Decomposing Financial Market Dynamics via Mechanism Analysis in an Evolutionary Multi-Agent Simulation
Researchers decompose financial market dynamics by testing four pluggable mechanisms in an evolutionary agent-based model with 120 heterogeneous agents, finding that selection operators control diversity, price microstructure drives realism, and behavioral bias amplifies fragility—but these levers operate largely independently, offering a framework for understanding which market design choices produce which emergent properties.
This research advances agent-based modeling methodology by isolating causal relationships between market mechanisms and emergent outcomes. Traditional ABMs bundle multiple design choices together, making it impossible to determine which mechanism produces which effect. By systematically varying four mechanisms across 3×20 seed runs with statistical rigor, the authors establish that mechanism effects are largely separable and quantifiable.
The findings have direct implications for market design and risk management. The discovery that selection operators significantly influence strategy diversity—with Quality-Diversity approaches generating 0.27 to 1.12 additional bits of entropy compared to truncation selection—suggests evolutionary pressure fundamentally shapes competitive dynamics. More provocatively, the authors show that explicitly optimizing for realism does not produce realistic market behavior, challenging the common assumption that objective alignment guarantees emergent validity.

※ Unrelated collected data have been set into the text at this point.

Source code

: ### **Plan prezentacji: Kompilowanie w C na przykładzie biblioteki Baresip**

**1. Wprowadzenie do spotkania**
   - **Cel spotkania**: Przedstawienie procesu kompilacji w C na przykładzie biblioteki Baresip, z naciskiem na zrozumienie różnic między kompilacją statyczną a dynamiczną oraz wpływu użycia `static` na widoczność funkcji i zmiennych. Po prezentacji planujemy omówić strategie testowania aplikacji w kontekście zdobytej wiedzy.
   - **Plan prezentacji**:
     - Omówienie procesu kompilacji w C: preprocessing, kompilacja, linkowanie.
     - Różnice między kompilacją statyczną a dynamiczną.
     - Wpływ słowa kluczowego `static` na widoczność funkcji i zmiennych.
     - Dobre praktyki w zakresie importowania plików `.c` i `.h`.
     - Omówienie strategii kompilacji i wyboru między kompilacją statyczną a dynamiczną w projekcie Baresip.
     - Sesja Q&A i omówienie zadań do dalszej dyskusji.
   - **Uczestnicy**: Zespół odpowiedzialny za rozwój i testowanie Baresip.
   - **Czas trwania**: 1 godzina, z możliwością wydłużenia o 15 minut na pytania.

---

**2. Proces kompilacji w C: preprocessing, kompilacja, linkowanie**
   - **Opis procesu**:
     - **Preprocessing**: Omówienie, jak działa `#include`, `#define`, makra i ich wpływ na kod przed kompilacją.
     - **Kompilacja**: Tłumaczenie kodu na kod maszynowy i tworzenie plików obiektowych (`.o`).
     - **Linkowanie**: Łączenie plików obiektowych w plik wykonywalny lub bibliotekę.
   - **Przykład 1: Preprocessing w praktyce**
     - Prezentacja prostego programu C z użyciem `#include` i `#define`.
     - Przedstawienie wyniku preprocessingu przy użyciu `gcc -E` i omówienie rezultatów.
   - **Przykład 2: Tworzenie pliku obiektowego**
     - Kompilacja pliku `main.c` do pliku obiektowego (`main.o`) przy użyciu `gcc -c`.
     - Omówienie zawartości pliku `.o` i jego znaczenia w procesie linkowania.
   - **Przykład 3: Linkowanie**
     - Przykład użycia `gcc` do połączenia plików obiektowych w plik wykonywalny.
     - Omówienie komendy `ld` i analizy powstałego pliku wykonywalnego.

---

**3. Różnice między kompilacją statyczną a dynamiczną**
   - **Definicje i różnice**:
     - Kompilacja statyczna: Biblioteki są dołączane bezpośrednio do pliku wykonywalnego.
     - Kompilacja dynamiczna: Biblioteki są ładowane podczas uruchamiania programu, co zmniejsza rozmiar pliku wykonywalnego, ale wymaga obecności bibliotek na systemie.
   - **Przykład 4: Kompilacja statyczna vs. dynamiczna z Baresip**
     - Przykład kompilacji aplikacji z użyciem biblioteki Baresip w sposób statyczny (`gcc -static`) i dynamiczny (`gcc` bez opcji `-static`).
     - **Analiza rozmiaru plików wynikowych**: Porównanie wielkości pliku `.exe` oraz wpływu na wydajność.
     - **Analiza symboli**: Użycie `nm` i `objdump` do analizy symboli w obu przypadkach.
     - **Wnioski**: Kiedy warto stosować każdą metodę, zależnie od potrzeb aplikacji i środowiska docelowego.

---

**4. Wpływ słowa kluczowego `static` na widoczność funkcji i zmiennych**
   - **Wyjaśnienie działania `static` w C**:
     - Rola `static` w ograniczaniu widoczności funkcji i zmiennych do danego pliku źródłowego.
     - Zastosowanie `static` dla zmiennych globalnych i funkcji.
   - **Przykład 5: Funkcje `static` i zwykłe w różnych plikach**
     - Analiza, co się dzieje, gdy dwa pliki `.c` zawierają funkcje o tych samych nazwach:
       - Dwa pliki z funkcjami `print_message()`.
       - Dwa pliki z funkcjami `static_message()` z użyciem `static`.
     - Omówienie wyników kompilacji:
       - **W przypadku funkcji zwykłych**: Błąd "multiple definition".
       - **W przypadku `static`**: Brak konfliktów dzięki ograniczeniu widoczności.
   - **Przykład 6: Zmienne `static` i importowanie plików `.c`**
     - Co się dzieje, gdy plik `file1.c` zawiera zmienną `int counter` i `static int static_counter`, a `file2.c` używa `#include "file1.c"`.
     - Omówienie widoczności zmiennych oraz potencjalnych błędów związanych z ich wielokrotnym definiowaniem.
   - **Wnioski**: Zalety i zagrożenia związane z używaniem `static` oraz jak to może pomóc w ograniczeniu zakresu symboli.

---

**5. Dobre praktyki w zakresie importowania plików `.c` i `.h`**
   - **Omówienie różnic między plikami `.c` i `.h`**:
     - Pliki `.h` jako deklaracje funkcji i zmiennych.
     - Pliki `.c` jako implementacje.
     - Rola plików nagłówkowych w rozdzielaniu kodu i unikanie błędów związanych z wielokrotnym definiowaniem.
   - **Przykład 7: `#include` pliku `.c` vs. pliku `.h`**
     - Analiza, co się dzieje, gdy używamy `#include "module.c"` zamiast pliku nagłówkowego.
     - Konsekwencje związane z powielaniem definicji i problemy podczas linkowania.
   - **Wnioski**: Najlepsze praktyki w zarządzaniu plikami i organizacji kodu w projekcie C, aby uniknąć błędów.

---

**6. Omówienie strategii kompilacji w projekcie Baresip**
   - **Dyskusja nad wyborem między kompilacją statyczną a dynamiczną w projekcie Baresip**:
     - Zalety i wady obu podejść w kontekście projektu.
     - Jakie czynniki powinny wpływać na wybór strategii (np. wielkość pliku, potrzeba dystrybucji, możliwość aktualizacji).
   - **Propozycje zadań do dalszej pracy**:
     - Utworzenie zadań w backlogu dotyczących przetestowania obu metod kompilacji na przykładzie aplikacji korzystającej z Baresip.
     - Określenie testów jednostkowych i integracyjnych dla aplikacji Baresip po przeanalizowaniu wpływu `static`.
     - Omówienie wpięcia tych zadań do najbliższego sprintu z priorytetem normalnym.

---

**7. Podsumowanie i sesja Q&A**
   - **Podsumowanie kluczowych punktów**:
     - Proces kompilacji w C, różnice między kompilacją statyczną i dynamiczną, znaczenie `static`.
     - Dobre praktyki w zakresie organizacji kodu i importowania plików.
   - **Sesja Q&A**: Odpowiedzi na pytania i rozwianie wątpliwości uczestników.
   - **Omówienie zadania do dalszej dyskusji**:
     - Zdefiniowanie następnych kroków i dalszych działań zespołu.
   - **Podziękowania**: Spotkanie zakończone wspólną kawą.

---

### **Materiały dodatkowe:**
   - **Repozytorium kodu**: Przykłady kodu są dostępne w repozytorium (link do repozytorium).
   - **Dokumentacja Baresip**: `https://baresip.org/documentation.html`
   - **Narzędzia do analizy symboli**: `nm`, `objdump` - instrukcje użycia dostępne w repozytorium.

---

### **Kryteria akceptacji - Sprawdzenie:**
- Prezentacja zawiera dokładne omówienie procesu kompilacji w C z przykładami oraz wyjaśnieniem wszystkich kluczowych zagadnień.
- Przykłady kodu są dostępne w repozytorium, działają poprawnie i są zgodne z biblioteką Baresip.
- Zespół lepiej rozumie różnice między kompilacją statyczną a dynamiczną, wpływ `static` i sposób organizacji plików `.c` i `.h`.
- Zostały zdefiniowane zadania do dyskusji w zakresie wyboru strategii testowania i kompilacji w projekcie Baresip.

The separation of microstructure effects reveals that reflexive price feedback (bid-ask dynamics, feedback loops) drives realism while behavioral bias amplifies a fragility proxy. This distinction matters for regulators and exchange designers: improving price discovery mechanisms raises realism without necessarily introducing fragility, while pure behavioral heterogeneity increases systemic fragility. Consensus network topology showed no robust effect, suggesting peer influence structures may matter less than previously theorized.
For cryptocurrency markets, these findings inform mechanism design debates. The research suggests that exchange microstructure choices (matching engines, price formation rules) are orthogonal levers separate from agent diversity and behavioral assumptions. This decomposition enables more targeted market regulation and mechanism optimization without unintended spillovers across market properties.
- →Quality-Diversity selection operators increase strategy entropy by 0.27–1.12 bits over conventional truncation, sustaining more frequent strategy cycling.
- →Reflexive price feedback is the primary driver of market realism, while selection operators and behavioral bias have minimal direct realism impact.
- →Behavioral bias amplification increases systemic fragility proxies by 10.5–14.4 units without affecting price realism, revealing independent control channels.
- →Consensus network topology shows no statistically significant effect on market properties, challenging network-centric market design assumptions.
- →Market mechanisms act as approximately separable control knobs, enabling targeted optimization without unintended cross-mechanism effects.